Professor Shepherd is the host of “Talking History” on Nationwide 90 FM and member of the United Nation’s Working Group of Experts on People of African descent. She is the Immediate Past President of the Association of Caribbean Historians and was the first woman to chair the Board of Trustees of the Jamaica National Heritage Trust (2006-2007)

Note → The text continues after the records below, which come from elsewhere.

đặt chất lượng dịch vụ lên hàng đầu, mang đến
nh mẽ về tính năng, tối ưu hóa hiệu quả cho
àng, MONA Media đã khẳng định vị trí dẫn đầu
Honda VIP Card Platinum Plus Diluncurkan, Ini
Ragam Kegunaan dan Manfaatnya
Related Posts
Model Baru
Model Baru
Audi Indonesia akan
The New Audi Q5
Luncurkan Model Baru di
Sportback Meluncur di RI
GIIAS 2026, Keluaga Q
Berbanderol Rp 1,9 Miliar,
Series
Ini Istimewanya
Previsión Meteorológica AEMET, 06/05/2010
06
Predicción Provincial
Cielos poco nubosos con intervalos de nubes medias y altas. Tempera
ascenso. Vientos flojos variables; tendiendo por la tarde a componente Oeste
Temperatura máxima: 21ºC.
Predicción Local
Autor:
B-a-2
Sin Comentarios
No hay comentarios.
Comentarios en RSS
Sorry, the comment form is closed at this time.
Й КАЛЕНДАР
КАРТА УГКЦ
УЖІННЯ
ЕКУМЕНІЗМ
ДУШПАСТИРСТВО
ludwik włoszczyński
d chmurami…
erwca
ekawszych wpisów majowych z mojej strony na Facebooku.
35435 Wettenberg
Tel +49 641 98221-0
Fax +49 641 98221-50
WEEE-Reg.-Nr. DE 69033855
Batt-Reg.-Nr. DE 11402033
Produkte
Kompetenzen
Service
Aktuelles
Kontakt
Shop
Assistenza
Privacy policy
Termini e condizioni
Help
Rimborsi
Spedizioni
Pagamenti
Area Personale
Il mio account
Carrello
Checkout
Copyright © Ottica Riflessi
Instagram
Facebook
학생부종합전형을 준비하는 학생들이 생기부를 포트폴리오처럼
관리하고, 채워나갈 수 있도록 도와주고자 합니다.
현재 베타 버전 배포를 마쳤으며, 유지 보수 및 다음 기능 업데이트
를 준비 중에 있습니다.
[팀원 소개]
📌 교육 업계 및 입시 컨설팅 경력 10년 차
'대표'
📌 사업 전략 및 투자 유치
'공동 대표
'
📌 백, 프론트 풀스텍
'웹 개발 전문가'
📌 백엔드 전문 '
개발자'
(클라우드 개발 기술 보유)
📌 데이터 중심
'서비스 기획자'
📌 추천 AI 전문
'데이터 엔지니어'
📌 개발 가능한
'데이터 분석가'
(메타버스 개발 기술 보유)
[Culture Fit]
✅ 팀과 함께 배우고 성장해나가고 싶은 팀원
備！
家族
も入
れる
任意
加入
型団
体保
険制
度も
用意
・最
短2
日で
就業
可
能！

A graduate of the UWI, Mona and the University of Cambridge, where she read for her PhD in history, Professor Shepherd’s research interests are Jamaican Economic History during slavery (especially the history of non-sugar activities); Migration and Diasporas, and Caribbean Women’s history; and she has published widely on these topics. Among her publications (sole-authored, co-authored, edited and co-edited are Livestock, Sugar & Slavery: Contested Terrain in Colonial Jamaica (2009); I Want to Disturb My Neighbour (2007); Maharani’s Misery: Narratives of a Passage from India to the Caribbean (2002) and Engendering History: Caribbean Women in Historical Perspectives (1998). She also writes for High School students, producing, with Hilary McD Beckles. Liberties Lost: Caribbean Indigenous Societies and Slave Systems (2004) and Freedoms Won: Caribbean Emancipations, Ethnicities and Nationhood (2006). Both Professor Shepherd and Professor Beckles were also very instrumental in ensuring that Lucille Mathurin Mair’s path-breaking PhD thesis, “A Historical Study of Women in Jamaica,” written in 1974, was finally published in 2007. 

She is a member of several international organizations (e.g.she is a  Steering Committee Member of the South-South Exchange Programme for Research on the History of Development) and sits on the Advisory/Editorial of several local and international journals including the Arts Journal, Caribbean Quarterly, Jamaica Journal, Slavery and Abolition. She has also held postdoctoral and research fellowships at several universities, among such fellowships being the DuBois-Mandela-Rodney Fellowship, Center for Afro-American & African Studies, University of Michigan.

A much sought after speaker, she has presented numerous seminar and conference papers and delivered many public lectures locally, regionally and internationally; and she has been the recipient of several awards, including the Jamaica National Heritage Trust Award for contribution to Jamaican history and heritage and the Africana Studies distinguished African Award (2007) from Florida International University.